Prompt | Search the entries for the word "Racing" and report each line that has it.

Source data |
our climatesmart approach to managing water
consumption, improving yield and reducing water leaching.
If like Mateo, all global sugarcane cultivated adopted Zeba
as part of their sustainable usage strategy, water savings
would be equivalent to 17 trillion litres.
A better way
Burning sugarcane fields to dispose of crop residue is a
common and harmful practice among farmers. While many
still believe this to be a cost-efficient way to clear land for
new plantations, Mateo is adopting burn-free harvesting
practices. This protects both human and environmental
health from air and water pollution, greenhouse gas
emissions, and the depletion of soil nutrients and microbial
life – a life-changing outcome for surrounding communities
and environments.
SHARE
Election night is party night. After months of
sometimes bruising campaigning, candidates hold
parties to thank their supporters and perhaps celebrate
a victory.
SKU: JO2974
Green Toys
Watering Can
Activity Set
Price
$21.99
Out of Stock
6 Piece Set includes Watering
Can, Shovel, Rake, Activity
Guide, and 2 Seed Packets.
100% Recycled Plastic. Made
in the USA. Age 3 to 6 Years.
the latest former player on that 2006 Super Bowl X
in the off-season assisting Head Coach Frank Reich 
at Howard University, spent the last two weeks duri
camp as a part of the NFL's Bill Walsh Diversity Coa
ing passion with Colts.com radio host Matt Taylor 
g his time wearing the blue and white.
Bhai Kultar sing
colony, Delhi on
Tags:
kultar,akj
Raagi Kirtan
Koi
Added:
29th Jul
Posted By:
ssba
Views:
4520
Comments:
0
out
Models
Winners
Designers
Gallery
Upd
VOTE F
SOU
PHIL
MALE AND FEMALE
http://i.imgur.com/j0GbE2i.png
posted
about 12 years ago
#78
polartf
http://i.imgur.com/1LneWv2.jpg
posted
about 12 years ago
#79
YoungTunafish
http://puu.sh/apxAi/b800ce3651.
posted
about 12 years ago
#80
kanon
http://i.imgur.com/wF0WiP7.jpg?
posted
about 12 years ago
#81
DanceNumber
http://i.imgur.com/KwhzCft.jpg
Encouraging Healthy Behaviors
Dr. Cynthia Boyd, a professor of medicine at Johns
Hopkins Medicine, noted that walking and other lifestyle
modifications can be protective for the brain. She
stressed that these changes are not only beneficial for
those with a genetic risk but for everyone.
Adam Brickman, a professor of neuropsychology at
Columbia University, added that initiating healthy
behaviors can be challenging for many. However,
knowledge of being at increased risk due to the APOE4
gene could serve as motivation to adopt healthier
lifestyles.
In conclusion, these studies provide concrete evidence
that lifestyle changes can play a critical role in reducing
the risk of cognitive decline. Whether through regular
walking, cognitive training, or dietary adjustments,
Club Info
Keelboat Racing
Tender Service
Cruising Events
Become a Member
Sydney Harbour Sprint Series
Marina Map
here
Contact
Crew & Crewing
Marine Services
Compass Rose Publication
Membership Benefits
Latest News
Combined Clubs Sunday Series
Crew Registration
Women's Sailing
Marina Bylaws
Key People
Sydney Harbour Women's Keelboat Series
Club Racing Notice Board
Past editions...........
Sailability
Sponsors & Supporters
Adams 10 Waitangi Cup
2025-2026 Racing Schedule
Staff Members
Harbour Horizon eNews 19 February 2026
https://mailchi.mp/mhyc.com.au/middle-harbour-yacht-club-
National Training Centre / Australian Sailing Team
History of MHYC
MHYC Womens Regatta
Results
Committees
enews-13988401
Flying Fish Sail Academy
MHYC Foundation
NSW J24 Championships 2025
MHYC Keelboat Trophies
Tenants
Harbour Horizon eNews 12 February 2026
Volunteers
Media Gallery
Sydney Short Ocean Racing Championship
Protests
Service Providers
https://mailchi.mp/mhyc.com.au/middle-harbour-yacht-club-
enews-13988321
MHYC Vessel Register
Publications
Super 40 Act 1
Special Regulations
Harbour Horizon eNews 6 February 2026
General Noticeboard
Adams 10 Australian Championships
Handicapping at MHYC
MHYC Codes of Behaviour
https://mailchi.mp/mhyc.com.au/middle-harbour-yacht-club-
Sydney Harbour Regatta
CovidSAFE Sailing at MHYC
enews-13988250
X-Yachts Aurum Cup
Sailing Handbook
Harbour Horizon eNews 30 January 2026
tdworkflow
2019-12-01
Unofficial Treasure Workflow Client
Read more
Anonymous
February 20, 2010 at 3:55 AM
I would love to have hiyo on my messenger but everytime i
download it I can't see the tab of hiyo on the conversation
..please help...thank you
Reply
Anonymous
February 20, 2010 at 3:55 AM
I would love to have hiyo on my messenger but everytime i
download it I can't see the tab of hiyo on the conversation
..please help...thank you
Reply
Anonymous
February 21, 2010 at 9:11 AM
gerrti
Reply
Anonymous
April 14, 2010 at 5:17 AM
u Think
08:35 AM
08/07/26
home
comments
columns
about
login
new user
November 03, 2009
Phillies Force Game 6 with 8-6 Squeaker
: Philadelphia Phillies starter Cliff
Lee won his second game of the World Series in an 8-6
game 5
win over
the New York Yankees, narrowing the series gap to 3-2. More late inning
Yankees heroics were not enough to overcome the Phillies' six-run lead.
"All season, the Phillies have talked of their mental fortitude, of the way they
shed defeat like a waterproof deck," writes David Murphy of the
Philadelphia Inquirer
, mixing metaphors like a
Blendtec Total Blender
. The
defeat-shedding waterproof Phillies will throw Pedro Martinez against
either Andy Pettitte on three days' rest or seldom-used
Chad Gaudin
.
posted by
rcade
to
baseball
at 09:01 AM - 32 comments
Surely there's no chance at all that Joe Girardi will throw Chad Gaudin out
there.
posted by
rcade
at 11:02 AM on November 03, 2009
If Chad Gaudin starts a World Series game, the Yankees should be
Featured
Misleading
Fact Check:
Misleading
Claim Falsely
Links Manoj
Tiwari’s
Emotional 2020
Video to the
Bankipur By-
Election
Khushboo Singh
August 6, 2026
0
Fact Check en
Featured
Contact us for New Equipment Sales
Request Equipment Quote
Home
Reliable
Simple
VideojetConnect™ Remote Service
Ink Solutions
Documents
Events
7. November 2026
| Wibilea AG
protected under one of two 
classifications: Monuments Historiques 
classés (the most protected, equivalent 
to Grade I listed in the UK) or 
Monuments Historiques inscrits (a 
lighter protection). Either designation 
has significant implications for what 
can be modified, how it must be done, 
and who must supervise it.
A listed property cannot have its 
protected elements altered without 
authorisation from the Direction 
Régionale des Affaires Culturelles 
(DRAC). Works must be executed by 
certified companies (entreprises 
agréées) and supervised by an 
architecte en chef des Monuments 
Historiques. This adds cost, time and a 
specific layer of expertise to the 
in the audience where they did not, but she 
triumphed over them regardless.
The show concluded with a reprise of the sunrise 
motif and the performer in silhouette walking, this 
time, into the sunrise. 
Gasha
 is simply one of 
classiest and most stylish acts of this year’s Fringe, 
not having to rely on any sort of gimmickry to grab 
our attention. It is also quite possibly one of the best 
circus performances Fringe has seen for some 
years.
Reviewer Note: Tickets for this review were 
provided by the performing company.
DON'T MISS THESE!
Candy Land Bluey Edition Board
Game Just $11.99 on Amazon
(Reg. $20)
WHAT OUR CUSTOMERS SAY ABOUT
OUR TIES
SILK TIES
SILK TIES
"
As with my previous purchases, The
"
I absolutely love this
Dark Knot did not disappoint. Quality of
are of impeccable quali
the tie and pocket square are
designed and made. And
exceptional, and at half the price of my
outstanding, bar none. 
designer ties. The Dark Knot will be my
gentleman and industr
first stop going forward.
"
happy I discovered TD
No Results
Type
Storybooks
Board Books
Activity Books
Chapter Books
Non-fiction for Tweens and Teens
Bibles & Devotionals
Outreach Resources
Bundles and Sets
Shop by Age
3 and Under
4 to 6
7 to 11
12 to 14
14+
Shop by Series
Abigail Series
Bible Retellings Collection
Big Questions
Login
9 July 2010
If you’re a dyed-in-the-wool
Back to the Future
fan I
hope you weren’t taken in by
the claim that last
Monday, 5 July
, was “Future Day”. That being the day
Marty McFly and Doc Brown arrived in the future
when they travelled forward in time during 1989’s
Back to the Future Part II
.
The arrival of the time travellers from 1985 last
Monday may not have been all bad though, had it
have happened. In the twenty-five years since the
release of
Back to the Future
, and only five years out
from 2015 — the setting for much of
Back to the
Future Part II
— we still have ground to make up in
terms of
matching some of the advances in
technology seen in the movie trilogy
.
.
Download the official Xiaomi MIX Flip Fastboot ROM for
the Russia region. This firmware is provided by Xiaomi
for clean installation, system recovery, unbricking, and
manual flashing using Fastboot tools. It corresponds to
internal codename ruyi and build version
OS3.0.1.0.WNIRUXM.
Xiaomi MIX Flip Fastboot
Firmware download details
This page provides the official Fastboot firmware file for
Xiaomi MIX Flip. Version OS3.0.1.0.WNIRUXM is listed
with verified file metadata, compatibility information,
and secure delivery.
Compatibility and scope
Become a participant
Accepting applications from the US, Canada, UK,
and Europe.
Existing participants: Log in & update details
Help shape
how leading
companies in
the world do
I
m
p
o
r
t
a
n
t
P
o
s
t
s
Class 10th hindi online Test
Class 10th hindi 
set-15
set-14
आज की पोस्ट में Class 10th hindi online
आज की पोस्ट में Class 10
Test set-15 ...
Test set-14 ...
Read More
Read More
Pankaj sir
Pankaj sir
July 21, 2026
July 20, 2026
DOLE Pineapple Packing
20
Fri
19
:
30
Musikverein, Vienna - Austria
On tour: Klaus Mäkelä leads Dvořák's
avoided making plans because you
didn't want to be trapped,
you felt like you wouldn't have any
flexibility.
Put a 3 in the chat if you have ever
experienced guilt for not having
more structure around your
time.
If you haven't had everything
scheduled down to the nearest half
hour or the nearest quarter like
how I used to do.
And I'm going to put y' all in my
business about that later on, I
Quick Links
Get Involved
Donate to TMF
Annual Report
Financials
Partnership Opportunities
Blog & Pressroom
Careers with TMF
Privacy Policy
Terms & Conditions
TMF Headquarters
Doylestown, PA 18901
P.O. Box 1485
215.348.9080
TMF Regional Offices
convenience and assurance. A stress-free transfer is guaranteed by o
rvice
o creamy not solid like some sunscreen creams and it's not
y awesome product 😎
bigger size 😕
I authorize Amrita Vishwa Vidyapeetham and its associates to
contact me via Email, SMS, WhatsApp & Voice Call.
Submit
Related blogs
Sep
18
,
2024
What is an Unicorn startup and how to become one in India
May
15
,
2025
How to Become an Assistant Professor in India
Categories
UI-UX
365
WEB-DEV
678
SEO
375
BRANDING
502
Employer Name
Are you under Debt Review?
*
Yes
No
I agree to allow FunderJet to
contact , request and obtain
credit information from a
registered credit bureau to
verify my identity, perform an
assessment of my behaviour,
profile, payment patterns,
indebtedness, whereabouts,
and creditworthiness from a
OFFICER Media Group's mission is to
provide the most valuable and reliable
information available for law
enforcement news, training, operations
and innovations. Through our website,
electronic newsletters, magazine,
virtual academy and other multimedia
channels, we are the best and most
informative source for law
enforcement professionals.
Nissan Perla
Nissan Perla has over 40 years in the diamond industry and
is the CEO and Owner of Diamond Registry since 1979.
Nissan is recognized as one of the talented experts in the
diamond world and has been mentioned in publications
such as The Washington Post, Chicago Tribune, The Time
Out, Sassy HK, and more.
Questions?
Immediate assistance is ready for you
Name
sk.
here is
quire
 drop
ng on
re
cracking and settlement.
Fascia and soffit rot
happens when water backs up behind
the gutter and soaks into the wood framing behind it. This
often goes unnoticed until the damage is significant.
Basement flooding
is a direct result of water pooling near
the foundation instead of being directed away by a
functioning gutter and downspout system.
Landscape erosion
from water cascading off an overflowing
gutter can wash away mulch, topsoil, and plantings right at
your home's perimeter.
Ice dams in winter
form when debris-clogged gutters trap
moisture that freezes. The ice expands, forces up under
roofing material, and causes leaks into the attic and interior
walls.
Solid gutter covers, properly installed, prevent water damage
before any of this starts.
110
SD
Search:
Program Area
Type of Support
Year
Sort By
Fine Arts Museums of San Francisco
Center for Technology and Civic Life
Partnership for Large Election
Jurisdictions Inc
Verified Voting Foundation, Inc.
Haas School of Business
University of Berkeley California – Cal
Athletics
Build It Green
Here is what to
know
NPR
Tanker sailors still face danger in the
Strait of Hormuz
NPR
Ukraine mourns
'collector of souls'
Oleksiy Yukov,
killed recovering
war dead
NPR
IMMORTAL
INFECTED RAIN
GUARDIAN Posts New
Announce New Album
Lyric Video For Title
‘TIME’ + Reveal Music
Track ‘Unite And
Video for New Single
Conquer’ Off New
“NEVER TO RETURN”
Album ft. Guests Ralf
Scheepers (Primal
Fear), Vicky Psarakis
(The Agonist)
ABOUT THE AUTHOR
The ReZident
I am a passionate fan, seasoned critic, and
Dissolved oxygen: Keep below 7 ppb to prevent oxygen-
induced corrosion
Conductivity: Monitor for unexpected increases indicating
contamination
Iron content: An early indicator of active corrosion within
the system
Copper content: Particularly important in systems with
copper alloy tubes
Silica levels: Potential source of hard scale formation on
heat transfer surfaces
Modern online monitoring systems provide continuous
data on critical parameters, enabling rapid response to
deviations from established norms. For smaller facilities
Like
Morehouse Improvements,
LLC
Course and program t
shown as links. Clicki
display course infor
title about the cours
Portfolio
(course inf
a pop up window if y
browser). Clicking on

Answer space |
Keelboat Racing
Club Racing Notice Board
2025-2026 Racing Schedule
Sydney Short Ocean Racing Championship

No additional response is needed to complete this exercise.